# Ferrari 612 Scaglietti



## MBXPilot (Nov 18, 2013)

Hey guys!! This is my first post in this section of the forum. I'm a regular contributor in the diecast section, mainly Matchbox. I do a lot of restoration and customwork with 1/64 diecast, and have a nice thread going in that section with my work. But I've decided to try my hand at plastic model building. I used to dabble in it years ago, but have decided to give it a shot again!! 
This build is the Revell kit of the Ferrari 612. Seems to be a nice kit so far, everything is going together well. 

Ferrari 612 revell by MBXPilot, on Flickr

I've just spent today getting parts prepped and painted, and familiarizing myself with the process again really. 

Ferrari 612 by MBXPilot, on Flickr

Ferrari 612 by MBXPilot, on Flickr

You can see the color combo I'm planning. British racing green on tan. I think it's gonna look pretty sweet. I'm not a fan at all of the "typical" Ferrari colors, and tend to favor greys, silvers, dark blue, dark green or burgundy on these fabulous Italian machines. Red is just so overplayed. 

As for today, I finished up the engine, I think it came out looking pretty nice. 
Ferrari 612 by MBXPilot, on Flickr

Ferrari 612 by MBXPilot, on Flickr

Ferrari 612 by MBXPilot, on Flickr

Ferrari 612 by MBXPilot, on Flickr

Keep watching for more updates soon! Hopefully the approaching cold weather will stay away long enough for me to get all the painting done!


----------



## scottnkat (May 11, 2006)

Nice! Welcome back to the hobby. Seems like you have a nice start going. I just started doing a car in British green with a tan interior as well. Nice color choice


----------



## MBXPilot (Nov 18, 2013)

The chassis and engine are coming along nicely. It's getting cold here in Tennessee, so I don't know how many good warm painting days I'll have left... This build might not get finished until winter passes. But regardless, you guys will be seeing a lot more of me in this section of the forum!
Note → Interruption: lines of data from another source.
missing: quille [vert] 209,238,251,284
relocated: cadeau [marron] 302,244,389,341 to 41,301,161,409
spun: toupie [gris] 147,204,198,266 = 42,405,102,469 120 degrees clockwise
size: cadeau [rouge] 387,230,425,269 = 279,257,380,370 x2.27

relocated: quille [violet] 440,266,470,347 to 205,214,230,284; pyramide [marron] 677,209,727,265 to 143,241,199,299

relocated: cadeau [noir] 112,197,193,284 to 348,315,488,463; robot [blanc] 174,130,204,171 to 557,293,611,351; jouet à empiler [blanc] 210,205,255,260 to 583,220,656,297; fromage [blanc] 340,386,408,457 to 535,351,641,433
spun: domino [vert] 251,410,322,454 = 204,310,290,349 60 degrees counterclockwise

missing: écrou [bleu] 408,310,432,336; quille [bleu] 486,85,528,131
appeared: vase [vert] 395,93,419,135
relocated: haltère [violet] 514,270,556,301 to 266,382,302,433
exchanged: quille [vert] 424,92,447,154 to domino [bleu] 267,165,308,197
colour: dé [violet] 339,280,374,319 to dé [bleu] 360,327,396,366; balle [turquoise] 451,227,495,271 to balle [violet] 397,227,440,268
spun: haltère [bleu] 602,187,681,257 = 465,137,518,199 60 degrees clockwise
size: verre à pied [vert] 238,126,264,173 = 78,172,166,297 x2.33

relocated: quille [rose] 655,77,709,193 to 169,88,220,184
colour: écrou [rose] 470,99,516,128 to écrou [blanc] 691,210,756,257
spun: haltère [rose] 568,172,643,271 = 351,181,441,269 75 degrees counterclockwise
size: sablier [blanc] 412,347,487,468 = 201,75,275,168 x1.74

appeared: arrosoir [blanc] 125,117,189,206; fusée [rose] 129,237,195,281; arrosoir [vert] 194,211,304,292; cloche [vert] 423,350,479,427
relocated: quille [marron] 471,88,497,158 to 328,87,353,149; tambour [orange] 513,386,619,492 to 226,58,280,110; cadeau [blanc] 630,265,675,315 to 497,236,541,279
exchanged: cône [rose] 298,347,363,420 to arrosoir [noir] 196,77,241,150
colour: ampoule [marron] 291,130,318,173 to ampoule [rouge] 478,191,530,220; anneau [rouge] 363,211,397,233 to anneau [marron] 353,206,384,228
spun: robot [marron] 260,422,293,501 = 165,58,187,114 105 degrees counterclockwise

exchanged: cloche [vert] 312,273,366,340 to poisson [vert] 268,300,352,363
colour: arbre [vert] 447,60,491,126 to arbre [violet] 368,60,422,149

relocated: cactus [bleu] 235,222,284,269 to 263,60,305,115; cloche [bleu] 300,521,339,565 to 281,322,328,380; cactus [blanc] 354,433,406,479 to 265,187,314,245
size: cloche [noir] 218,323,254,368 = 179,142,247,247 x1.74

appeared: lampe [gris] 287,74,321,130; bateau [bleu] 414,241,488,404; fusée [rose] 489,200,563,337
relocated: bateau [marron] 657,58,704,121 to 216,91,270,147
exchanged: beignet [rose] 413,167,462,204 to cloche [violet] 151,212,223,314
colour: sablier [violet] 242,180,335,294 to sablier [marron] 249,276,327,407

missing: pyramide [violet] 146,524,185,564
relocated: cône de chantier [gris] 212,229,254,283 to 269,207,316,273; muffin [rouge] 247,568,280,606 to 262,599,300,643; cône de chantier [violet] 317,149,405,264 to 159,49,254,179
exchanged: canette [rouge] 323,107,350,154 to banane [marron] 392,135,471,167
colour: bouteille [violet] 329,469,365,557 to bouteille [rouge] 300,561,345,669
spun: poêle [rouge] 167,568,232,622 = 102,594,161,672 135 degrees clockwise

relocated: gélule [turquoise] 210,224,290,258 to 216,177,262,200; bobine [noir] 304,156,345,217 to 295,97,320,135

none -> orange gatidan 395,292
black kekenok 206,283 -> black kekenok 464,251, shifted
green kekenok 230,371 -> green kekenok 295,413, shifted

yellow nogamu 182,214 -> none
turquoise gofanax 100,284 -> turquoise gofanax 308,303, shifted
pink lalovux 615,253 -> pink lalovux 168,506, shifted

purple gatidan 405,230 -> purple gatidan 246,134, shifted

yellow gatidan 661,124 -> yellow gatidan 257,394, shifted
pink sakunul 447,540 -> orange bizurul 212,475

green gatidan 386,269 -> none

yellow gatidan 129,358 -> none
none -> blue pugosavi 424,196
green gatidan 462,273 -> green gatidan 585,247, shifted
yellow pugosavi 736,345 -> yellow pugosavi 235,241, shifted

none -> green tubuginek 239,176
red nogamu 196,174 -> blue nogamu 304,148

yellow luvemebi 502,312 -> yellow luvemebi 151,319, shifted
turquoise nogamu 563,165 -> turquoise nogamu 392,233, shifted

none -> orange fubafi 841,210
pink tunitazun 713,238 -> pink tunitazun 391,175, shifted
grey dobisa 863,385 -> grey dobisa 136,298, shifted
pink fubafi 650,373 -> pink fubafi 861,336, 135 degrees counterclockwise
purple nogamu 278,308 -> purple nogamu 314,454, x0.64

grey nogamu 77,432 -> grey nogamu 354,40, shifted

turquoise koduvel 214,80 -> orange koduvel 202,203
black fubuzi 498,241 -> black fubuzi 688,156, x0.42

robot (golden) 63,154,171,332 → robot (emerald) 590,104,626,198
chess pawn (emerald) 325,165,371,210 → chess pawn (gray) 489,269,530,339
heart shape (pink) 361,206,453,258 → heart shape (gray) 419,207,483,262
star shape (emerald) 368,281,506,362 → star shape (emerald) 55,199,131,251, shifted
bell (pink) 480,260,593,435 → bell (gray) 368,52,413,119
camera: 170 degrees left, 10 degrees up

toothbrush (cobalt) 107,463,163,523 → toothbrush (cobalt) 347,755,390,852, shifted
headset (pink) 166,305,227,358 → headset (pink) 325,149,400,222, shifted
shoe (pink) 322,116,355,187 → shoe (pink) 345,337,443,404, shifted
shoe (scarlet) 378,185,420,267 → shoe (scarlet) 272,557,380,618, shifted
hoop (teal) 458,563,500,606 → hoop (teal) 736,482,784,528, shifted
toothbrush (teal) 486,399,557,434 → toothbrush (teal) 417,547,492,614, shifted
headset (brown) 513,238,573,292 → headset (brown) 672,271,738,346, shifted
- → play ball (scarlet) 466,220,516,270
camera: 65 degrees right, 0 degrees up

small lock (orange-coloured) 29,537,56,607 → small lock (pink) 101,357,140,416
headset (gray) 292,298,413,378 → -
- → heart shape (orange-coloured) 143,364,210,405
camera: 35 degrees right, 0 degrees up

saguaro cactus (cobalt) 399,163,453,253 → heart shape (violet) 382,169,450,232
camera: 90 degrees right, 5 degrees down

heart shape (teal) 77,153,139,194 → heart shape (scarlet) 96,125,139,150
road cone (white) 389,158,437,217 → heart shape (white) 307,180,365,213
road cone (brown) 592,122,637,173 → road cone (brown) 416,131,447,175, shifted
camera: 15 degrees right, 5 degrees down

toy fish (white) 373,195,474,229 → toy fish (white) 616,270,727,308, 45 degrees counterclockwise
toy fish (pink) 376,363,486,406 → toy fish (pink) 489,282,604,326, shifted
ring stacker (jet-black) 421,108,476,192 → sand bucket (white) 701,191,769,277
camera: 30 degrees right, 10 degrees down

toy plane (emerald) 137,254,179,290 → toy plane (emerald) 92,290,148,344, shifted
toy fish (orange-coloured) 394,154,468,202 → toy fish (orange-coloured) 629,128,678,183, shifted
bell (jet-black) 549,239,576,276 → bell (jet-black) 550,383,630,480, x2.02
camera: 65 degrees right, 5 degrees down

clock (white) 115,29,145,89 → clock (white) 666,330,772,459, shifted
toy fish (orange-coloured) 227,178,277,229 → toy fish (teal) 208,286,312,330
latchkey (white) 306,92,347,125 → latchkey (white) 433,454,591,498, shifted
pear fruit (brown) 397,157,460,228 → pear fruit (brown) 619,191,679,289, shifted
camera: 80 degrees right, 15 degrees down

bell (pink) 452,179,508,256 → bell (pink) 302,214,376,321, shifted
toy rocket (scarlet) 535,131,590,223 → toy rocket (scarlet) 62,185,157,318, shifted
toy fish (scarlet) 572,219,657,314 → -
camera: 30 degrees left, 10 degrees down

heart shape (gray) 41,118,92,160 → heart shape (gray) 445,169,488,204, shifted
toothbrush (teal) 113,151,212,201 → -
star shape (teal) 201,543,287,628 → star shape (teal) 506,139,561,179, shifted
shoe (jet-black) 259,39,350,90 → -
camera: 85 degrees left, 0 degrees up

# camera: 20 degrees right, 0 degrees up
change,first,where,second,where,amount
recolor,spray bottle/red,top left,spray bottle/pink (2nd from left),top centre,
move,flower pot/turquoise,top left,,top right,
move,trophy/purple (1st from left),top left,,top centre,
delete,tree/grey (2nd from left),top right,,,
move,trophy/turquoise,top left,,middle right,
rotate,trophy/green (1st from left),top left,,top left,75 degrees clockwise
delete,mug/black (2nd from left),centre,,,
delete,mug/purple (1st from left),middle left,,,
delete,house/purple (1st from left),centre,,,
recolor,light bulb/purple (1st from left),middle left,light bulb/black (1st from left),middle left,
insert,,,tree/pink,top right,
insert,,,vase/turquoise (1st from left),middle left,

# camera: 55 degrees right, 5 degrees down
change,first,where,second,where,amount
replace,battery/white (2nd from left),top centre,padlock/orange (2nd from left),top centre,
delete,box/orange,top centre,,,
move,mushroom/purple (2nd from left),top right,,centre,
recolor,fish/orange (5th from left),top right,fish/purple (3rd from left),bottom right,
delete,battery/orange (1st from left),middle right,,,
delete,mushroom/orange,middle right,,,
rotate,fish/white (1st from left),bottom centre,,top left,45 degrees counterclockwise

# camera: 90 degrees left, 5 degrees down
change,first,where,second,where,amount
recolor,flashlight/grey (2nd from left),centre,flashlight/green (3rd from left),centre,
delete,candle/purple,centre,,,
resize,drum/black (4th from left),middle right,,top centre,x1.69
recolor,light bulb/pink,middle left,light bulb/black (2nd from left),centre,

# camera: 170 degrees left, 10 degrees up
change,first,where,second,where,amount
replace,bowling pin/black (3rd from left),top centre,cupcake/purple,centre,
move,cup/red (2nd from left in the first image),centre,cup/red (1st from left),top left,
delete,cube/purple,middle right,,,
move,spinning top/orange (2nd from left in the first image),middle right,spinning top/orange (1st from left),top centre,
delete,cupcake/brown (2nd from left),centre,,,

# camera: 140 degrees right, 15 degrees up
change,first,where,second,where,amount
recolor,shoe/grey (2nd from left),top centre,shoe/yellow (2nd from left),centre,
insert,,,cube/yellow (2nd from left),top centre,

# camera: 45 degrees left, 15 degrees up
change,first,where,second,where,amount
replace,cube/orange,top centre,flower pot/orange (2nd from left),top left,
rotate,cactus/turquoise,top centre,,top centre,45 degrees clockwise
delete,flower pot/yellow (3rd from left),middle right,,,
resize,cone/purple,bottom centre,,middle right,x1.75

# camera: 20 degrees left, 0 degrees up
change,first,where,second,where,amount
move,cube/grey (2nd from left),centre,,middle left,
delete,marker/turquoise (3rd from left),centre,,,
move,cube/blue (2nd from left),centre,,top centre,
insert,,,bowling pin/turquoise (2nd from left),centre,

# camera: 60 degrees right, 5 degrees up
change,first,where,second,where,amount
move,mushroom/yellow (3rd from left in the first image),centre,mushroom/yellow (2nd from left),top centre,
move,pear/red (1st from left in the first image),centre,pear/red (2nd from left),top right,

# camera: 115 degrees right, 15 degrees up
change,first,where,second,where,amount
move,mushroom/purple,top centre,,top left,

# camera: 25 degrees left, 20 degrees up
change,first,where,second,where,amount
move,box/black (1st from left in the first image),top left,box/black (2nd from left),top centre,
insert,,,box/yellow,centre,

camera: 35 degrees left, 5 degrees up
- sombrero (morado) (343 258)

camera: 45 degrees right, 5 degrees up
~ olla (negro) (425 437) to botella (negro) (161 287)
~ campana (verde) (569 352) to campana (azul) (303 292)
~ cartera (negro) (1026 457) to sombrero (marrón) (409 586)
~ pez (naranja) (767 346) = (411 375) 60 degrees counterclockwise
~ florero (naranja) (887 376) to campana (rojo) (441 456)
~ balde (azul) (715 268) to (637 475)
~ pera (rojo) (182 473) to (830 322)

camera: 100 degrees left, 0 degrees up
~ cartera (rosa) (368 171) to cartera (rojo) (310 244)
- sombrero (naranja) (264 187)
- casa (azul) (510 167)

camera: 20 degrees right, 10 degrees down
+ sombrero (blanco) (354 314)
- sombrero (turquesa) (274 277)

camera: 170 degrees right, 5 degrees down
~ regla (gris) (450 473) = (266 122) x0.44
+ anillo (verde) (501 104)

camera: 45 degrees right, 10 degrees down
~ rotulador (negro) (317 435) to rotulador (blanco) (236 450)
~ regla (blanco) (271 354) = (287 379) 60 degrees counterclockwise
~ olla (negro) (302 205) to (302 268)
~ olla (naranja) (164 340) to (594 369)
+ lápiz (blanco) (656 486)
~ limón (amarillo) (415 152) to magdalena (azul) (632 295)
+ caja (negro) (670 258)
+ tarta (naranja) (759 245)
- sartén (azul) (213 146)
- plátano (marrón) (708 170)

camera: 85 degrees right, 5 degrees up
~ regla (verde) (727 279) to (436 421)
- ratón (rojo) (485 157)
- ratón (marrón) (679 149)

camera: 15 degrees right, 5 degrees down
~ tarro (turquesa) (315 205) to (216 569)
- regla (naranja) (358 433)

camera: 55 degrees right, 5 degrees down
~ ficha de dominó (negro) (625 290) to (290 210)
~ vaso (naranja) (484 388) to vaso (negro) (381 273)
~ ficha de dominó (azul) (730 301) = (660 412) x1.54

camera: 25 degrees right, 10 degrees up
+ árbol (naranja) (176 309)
I'm having a blast with this build. 

Ferrari chassis by MBXPilot, on Flickr

Ferrari chassis by MBXPilot, on Flickr


----------



## -Hemi- (May 5, 2014)

Gawd, That engine looks GREAT............NICE work, welcome back to model building!

The newest Revel models seem to be really well done, (I myself, only have a few bones to pick with some of there details but they can be lived with) AND if you didn't know the difference in real life, it wouldn't matter anyway, all seems to fit well to the parts so. I can't complain on that part of Revells designs!

NICE work on the painting and building, looks GREAT!


----------



## whiskeyrat (May 7, 2012)

Looking very nice so far... I'd say you haven't lost much of your touch for model building! Welcome back!


----------